Alles Wissenswerte zum Thema sowie Tipps für die Nachwuchsfahrer, für Eltern und andere Begleitpersonen gibt es auf der informativen Webseite www.bf17.de. Sie ist ein gemeinsames Angebot des DVR und der Deutschen Verkehrswacht (DVW). Das Projekt wird vom Bundesministerium für Verkehr und digitale Infrastruktur gefördert.
Nicht nur beim Sport bringt Training viel, sondern auch gutes Autofahren will geübt sein. Wer beim BF17 mitmacht, sammelt bereits einen großen Erfahrungsschatz bevor es mit 18 Jahren alleine auf die Straße geht. Die Jugendlichen verbessern ihr Können in vielen verschiedenen Situationen – von der Fahrt im Schnee bis zum Starkregen auf der Autobahn.

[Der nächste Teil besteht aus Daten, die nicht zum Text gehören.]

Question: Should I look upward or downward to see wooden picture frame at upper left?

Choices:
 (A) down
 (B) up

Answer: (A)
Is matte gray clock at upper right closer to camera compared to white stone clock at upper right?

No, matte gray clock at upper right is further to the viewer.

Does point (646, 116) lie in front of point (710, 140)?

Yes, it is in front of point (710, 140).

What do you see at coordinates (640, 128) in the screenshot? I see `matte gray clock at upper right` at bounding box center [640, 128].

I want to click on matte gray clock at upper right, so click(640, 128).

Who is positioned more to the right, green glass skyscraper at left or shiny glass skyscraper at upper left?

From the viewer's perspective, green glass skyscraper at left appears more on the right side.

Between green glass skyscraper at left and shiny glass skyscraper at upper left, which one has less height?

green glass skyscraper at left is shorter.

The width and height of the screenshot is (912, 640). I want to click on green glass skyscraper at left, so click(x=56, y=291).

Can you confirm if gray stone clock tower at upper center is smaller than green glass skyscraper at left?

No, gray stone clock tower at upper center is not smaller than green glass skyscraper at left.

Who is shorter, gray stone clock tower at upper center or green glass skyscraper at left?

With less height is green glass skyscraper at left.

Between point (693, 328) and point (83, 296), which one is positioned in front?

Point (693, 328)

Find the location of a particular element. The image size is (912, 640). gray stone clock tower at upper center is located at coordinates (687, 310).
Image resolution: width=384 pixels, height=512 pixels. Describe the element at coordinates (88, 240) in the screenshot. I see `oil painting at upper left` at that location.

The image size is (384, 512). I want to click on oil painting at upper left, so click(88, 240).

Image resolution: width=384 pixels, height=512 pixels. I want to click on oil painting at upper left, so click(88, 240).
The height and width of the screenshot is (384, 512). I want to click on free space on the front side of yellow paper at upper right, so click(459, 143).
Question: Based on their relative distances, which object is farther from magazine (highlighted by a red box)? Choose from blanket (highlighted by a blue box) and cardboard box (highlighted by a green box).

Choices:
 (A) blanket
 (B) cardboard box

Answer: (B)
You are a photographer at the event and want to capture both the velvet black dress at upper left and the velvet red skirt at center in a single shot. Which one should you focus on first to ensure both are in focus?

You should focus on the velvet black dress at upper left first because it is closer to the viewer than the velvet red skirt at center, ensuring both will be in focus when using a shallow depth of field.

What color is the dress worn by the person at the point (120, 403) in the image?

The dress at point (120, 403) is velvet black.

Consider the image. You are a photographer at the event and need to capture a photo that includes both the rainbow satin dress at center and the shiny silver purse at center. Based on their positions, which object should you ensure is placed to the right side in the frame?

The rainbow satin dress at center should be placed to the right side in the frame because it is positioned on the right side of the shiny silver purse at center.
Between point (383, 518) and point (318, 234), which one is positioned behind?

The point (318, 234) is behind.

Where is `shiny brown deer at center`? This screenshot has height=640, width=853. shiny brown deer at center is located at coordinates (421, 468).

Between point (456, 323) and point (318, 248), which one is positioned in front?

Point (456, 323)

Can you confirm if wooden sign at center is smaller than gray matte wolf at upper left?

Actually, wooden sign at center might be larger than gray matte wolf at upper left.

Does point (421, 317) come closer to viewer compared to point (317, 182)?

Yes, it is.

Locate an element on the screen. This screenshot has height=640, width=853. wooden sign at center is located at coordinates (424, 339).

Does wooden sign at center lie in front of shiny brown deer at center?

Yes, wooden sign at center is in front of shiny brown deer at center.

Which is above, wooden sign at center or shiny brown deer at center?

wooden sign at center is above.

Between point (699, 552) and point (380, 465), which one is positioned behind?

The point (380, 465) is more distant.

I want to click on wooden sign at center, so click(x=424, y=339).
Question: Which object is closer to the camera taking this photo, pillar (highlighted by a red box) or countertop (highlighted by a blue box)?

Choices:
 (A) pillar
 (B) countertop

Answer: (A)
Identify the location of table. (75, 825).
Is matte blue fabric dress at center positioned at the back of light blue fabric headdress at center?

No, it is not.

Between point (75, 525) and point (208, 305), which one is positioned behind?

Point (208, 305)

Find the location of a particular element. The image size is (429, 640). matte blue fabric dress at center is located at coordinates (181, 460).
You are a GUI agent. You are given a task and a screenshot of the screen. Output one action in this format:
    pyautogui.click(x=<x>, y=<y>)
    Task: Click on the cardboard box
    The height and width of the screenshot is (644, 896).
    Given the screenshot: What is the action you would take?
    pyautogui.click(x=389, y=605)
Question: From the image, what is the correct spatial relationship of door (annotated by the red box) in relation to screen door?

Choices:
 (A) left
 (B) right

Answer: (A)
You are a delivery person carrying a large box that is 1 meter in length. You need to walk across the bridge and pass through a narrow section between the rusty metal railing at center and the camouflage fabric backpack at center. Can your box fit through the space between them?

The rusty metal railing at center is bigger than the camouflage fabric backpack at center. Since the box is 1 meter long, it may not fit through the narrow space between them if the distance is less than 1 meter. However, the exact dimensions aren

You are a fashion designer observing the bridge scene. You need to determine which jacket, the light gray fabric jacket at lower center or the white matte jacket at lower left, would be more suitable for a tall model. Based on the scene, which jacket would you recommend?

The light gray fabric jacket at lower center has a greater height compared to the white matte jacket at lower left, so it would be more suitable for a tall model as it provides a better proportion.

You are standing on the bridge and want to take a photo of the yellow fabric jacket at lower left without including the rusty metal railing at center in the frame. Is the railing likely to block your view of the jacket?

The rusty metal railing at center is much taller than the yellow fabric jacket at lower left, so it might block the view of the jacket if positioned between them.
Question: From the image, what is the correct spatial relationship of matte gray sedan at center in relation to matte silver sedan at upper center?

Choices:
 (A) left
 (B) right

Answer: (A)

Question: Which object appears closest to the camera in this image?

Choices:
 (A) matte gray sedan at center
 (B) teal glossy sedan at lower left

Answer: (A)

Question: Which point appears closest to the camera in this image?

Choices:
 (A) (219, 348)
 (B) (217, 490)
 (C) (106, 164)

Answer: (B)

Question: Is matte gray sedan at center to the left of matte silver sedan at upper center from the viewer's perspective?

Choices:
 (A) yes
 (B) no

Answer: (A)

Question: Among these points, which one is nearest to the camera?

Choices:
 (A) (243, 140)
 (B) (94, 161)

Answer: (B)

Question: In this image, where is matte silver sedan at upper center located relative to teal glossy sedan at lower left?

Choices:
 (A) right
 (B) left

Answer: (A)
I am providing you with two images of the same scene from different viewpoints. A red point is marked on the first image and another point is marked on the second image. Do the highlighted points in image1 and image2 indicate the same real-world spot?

Um die Begleitzeit möglichst lange ausschöpfen zu können, sollte man sich rechtzeitig in der Fahrschule anmelden. Idealerweise beginnen Interessierte so früh wie möglich, mit sechzehneinhalb Jahren. So hat man neben Schule oder Ausbildung genug Zeit für die Fahrstunden und die Prüfungsvorbereitung.

Wer die theoretische und die praktische Prüfung bis zum 17. Geburtstag ablegt, kann ein ganzes Jahr begleitet fahren – so oft es geht. Für alle Nachwuchsfahrer gilt im Übrigen: kein Alkohol vor oder während der Fahrt. Erst mit 21 Jahren und nach der zweijährigen Probezeit gilt die ansonsten übliche 0,5-Promille-Grenze.